Following a public hearing, the Zoning Board granted the appeal, concluding that site plan approval was required prior to issuance of a building permit for the greenhouses.   In support of its determination, the Zoning Board stated that “[t]he greenhouses ․ total approximately 6000 square feet.   By sheer size alone these cannot be considered minor accessory structures.   The footprint created by such substantial greenhouses as well as their placement on the property constitute a change in intensity of use which will affect, at a minimum, open space.   Thus, pursuant to [Code of Town of Southold] § 100-250 site plan approval was required as a condition precedent to the issuance of a building permit.   The [Zoning] Board notes that in totaling approximately 6000 square feet these structures are larger than the majority of the structures in the Town.”

Mrs. Mueller subsequently commenced this proceeding to annul the Zoning Board's determination.   The Supreme Court granted the petition, finding that there was no evidence that the temporary greenhouses would increase the volume of agricultural production on the property, which historically had been used to grow crops.
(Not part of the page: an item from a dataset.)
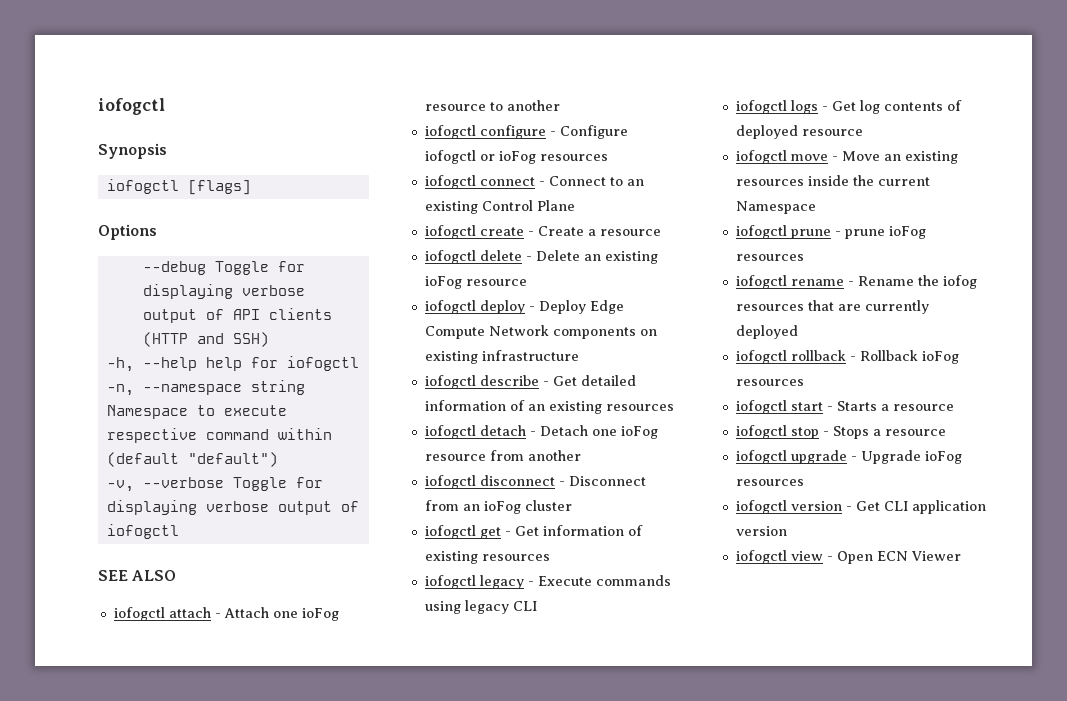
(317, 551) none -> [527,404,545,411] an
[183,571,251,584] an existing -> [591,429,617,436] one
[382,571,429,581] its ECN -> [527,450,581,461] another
 Zoning boards have broad discretion in interpreting local zoning ordinances and a court may not substitute its judgment for that of the zoning board (see Matter of Ifrah v. Utschig, 98 N.Y.2d 304, 308, 746 N.Y.S.2d 667, 774 N.E.2d 732;  Matter of 550 Halstead Corp. v. Zoning Bd. of Appeals of Town/Vil. of Harrison, 307 A.D.2d 291, 762 N.Y.S.2d 283, affd. 1 N.Y.3d 561, 772 N.Y.S.2d 249, 804 N.E.2d 413).   Thus, a zoning board's determination must be upheld if it is rational and supported by substantial evidence, even if the reviewing court would have reached a different result (see Matter of Ifrah v. Utschig, supra at 308, 746 N.Y.S.2d 667, 774 N.E.2d 732;  Matter of P.M.S. Assets v. Zoning Bd. of Appeals of Vil. of Pleasantville, 98 N.Y.2d 683, 685, 746 N.Y.S.2d 440, 774 N.E.2d 204;  Matter of Sasso v. Osgood, 86 N.Y.2d 374, 384, 633 N.Y.S.2d 259, 657 N.E.2d 254;  Matter of Savetsky v. Board of Zoning Appeals of Town of Southampton, 5 A.D.3d 779, 780, 774 N.Y.S.2d 188, lv. denied 3 N.Y.3d 604, 784 N.Y.S.2d 6, 817 N.E.2d 824 [Aug. 31, 2004] ).   Here, the record clearly demonstrates that the very purpose of the greenhouses is to increase the farm's productivity by extending the growing season of certain crops, and enabling other crops to survive the winter.   While it is true that crops have historically been grown on the farm, it cannot be said that the Zoning Board's determination that the greenhouses will intensify the existing agricultural use is irrational (see Matter of 550 Halstead Corp. v. Zoning Bd. of Appeals of Town/Vil. of Harrison, supra;   Matter of Saladino v. Fernan, 204 A.D.2d 554, 612 N.Y.S.2d 182).   Furthermore, the Zoning Board also rationally concluded that the addition of two structures totaling 6000 square feet is a change which affects the farm's “open space” within the meaning of the local zoning ordinance.   In this regard, it should be noted that one of the reasons the Town has deemed farming to be essential to the community is that farms “provide fresh food, clean air, economic diversity and aesthetic open spaces” (Code of Town of Southold § 100-220).   The task of balancing a farmer's need to increase productivity by constructing improvements against the need to preserve open space for the enjoyment of all is a matter best left to the local zoning board.   Consequently, the Supreme Court should have denied the petition.

The parties' remaining contentions are without merit.